How to become a Vocational Education and Training (VET) Lecturer

Vocational Education and Training (VET) lecturers teach vocational courses connected with specific industries and areas of work to help people enter or re-enter the workforce. VET lecturers teach subjects in which they have specialist knowledge, skills and experience, such as building and construction, business and commerce, commercial photography, hairdressing, horticulture, hospitality and tourism, retail, music, art, science, engineering and areas of health. Some VET lecturers teach in non-industry specific areas such as languages, literacy and general workplace preparation.

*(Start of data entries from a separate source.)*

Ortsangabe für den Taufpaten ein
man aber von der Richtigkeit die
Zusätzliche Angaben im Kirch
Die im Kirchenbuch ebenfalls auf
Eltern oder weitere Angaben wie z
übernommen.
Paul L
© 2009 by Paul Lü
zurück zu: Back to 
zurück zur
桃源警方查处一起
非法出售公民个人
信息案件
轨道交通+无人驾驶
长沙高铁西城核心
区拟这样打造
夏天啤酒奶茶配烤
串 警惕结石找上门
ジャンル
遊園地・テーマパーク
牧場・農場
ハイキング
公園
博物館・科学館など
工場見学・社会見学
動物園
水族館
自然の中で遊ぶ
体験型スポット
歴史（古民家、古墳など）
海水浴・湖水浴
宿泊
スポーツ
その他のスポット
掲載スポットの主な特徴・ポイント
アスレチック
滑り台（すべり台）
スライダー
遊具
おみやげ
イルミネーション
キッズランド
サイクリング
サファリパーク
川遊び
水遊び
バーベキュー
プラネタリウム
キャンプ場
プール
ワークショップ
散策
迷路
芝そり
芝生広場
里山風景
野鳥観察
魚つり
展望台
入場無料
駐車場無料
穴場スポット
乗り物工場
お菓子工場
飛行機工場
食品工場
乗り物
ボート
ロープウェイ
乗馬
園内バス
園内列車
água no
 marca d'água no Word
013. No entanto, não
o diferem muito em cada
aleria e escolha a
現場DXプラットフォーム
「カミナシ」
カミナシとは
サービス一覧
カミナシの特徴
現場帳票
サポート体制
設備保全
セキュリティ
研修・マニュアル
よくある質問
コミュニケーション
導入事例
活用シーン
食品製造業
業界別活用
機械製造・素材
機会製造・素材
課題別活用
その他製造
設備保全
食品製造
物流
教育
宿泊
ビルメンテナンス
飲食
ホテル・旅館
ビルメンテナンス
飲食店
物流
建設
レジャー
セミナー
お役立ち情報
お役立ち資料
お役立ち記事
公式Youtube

Personal requirements of a Vocational Education and Training (VET) Lecturer

  • enthusiasm for, and ability in, their chosen field
  • good organisational skills
  • able to communicate concepts and instructions clearly
  • enjoy working with young and older adults
  • patient when dealing with students of differing abilities and from different cultures
  • acceptance of the rights and needs of individual students.

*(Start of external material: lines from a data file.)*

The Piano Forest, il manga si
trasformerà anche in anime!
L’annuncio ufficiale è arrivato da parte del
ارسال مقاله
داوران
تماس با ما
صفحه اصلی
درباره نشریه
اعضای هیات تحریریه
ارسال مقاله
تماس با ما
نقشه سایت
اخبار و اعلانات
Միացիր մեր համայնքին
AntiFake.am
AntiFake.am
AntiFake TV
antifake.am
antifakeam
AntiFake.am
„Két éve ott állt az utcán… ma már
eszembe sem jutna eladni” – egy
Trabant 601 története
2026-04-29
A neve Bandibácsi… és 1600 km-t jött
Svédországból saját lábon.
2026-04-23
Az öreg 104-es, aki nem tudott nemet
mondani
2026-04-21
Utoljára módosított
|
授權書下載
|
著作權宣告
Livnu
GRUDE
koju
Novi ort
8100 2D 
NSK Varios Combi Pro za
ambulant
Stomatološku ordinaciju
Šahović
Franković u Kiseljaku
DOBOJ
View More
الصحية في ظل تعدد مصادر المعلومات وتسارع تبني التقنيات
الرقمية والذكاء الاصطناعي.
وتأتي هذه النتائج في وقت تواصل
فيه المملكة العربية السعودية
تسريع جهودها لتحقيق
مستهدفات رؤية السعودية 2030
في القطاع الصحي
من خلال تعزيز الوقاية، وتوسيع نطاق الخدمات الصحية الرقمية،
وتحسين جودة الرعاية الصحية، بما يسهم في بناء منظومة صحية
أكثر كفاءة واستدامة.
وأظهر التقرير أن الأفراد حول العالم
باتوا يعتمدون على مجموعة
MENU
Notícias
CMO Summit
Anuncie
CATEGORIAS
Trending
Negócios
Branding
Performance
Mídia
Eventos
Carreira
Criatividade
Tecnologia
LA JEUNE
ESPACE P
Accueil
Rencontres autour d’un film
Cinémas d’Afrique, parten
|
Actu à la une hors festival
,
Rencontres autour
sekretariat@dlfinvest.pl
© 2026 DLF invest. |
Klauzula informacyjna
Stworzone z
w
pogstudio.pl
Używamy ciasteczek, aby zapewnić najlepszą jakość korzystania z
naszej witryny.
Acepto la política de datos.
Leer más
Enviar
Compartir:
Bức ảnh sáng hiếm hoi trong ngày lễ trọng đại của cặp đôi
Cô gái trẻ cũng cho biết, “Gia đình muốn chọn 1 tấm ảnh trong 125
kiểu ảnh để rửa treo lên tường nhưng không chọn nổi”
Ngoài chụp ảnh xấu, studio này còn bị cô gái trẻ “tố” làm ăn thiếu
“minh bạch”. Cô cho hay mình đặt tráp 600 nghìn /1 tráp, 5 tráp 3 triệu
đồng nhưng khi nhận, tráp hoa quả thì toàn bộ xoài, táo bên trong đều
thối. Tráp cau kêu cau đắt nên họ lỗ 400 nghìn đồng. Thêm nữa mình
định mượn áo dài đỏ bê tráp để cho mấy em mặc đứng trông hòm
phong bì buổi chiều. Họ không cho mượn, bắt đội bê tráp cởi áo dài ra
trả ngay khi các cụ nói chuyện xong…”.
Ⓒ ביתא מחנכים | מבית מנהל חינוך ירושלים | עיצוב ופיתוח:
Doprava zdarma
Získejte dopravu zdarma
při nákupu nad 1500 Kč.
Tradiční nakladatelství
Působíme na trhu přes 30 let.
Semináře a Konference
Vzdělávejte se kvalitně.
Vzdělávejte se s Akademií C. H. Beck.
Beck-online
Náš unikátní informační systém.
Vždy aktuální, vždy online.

Education & Training for a Vocational Education and Training (VET) Lecturer

To become a VET lecturer, you usually need an appropriate qualification and/or experience in the field that you wish to teach in. This could be a trade, profession, craft or vocational area. Once you have qualifications or experience in your subject area, entry to this occupation may be improved with teaching or training qualifications. A VET qualification in training and assessment, training design and development, or vocational education and training is required to teach accredited training. VET institutes will often support casual and part-time staff in obtaining these qualifications. As subjects and prerequisites can vary between institutions, you should contact your chosen institution for further information. You may be able to study through distance education. In addition to a VET qualification, a tertiary qualification in adult, vocational and workplace learning; tertiary teaching; or education, specialising in applied learning, is recommended for full-time staff. A number of institutions in Australia offer courses in these areas at bachelor degree and postgraduate levels. Entry to postgraduate courses usually requires completion of an appropriate bachelor degree. Institutions have different prerequisites and some have flexible entry requirements or offer external study.